Saying the past approach to funding capital improvement projects wasn’t as transparent as it could be, the city on Wednesday unveiled a unified method of reviewing road projects based on city priorities and deeper planning.
The desired outcome includes better connectivity, access, safety and equity.
“Coming at a process that’s a little more established and looks at all these projects in a more comprehensive way will make it easier for the public to understand how we’re making decisions and why we’re making decisions,” said Aaron Wilson, the city’s transportation coordinator.
The City of Missoula adopted its Long Range Transportation Plan in 2017. It set a number of goals to increase alternative modes of transportation and applied a data-driven approach to prioritizing projects.
While the method marked a step in a new direction, the city has adopted a number of other plans in the passing years, from climate change to affordable housing and complete streets.

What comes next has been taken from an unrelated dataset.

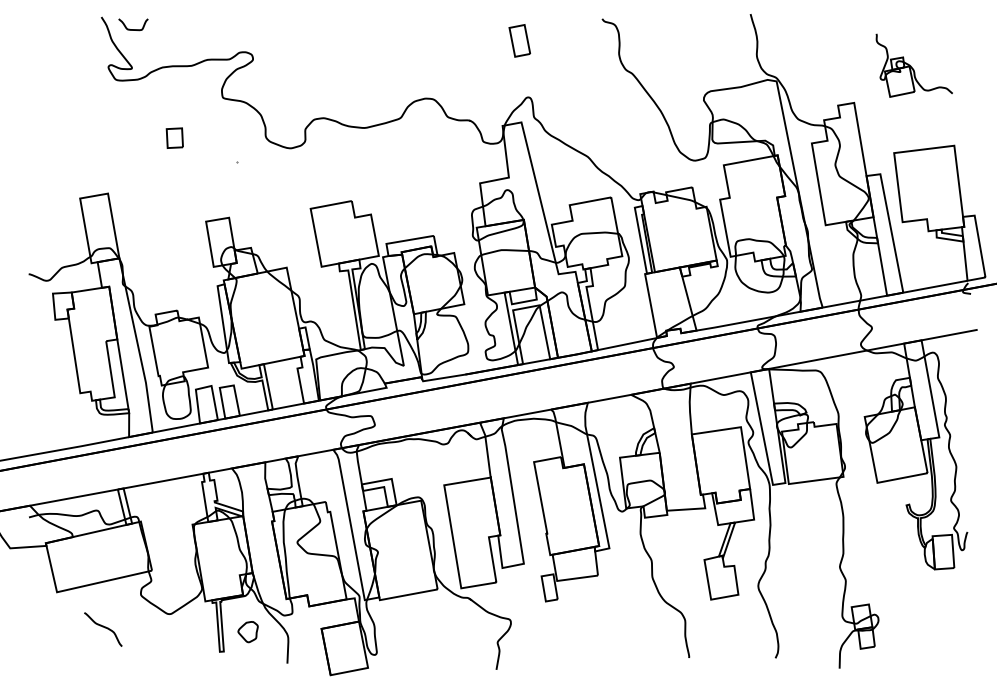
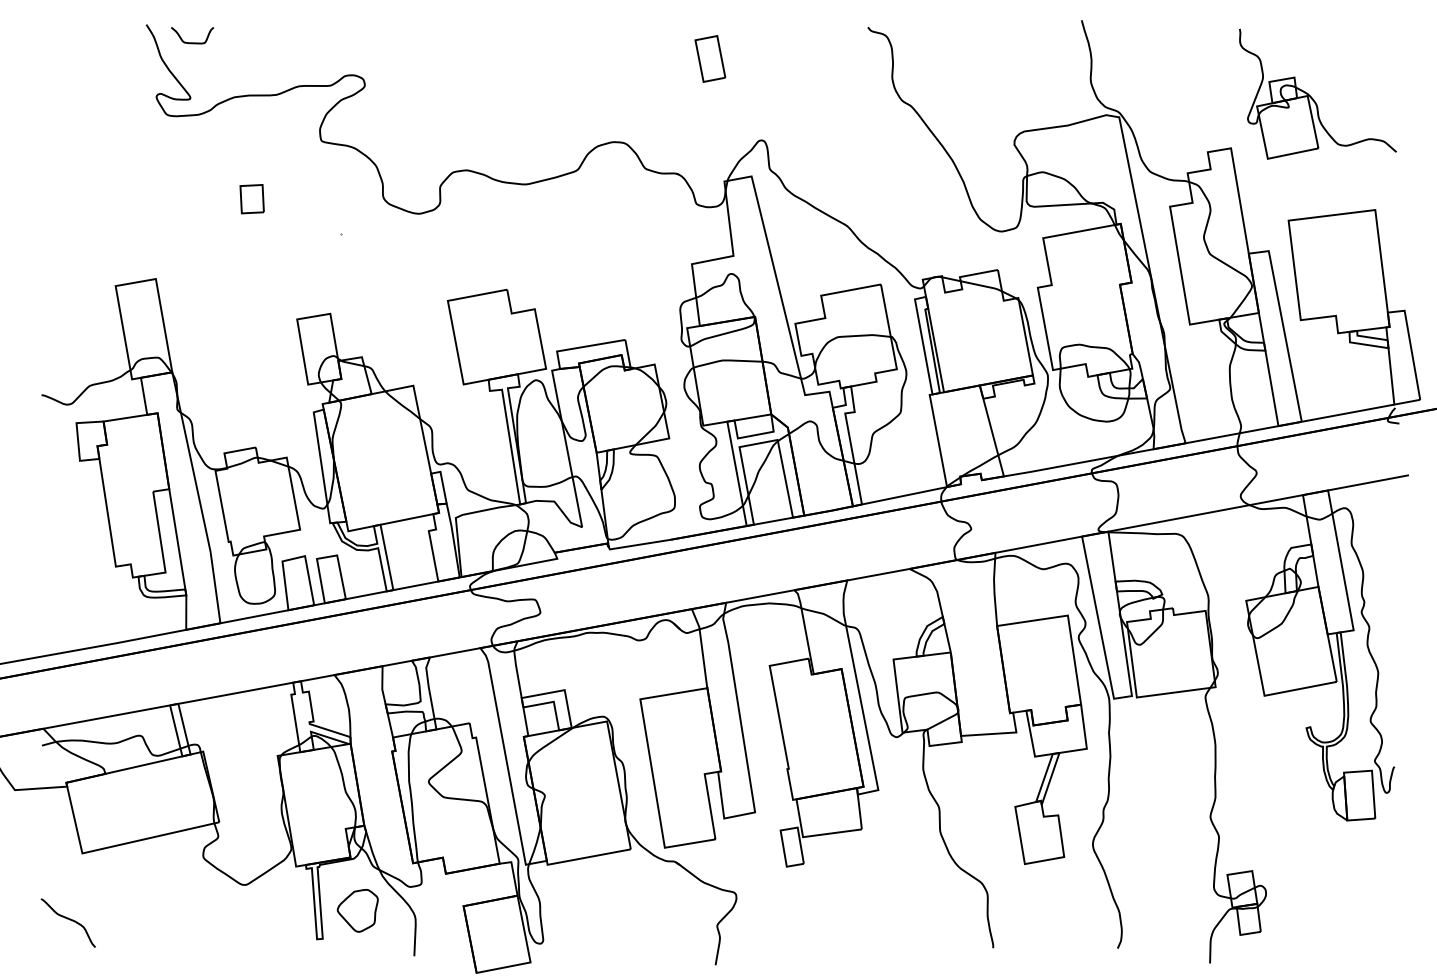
part: (519, 40) -> (709, 58), moved
part: (914, 65) -> (1317, 94), size x1.43
curve: (104, 628) -> (70, 921), moved
part: (247, 631) -> (356, 909), size x1.43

Wilson said the city is working to view those plans under a single lens by adopting a performance based approach when prioritizing future transportation projects.
“Federal funding is typically not keeping up with demand,” said Wilson. “There’s more funding and resources required at the local level to help achieve transportation goals.”
That local funding comes through the Capital Improvement Program, and while funding in the program is limited, the city can apply different criteria when evaluating where to place the revenue.
That includes balancing the city’s various goals, from climate change to housing. It also has a bicycle facilities master plan that comes into play, and Mountain Line has its own transportation goals.
“We’ve done a lot of planning and I think we’ve done a good job at that, but now we need to get into investing those limited resources and start implementing these plans,” said Wilson.
Ben Weiss, the city’s bicycle and pedestrian coordinator, said the South Avenue reconstruction project west of Reserve Street scored high under the new criteria given its access to hospitals and parks and its transit future.
He said the new scoring process will better align the Capital Improvement Program with the region’s Long Range Transportation Plan and enable planners to make better use of limited funds with outcomes in mind.
Weiss said equity and underserved neighborhoods are a big piece of the equation.
“While all our planning documents support focusing inward, infill and neighborhoods, what we’re seeing happen is that when it happens without increased investment in those neighborhoods, they’re feeling the added impacts of that redevelopment,” said Weiss. “We’re looking at affordable housing as defined in the housing plan and trying to layer that on there.”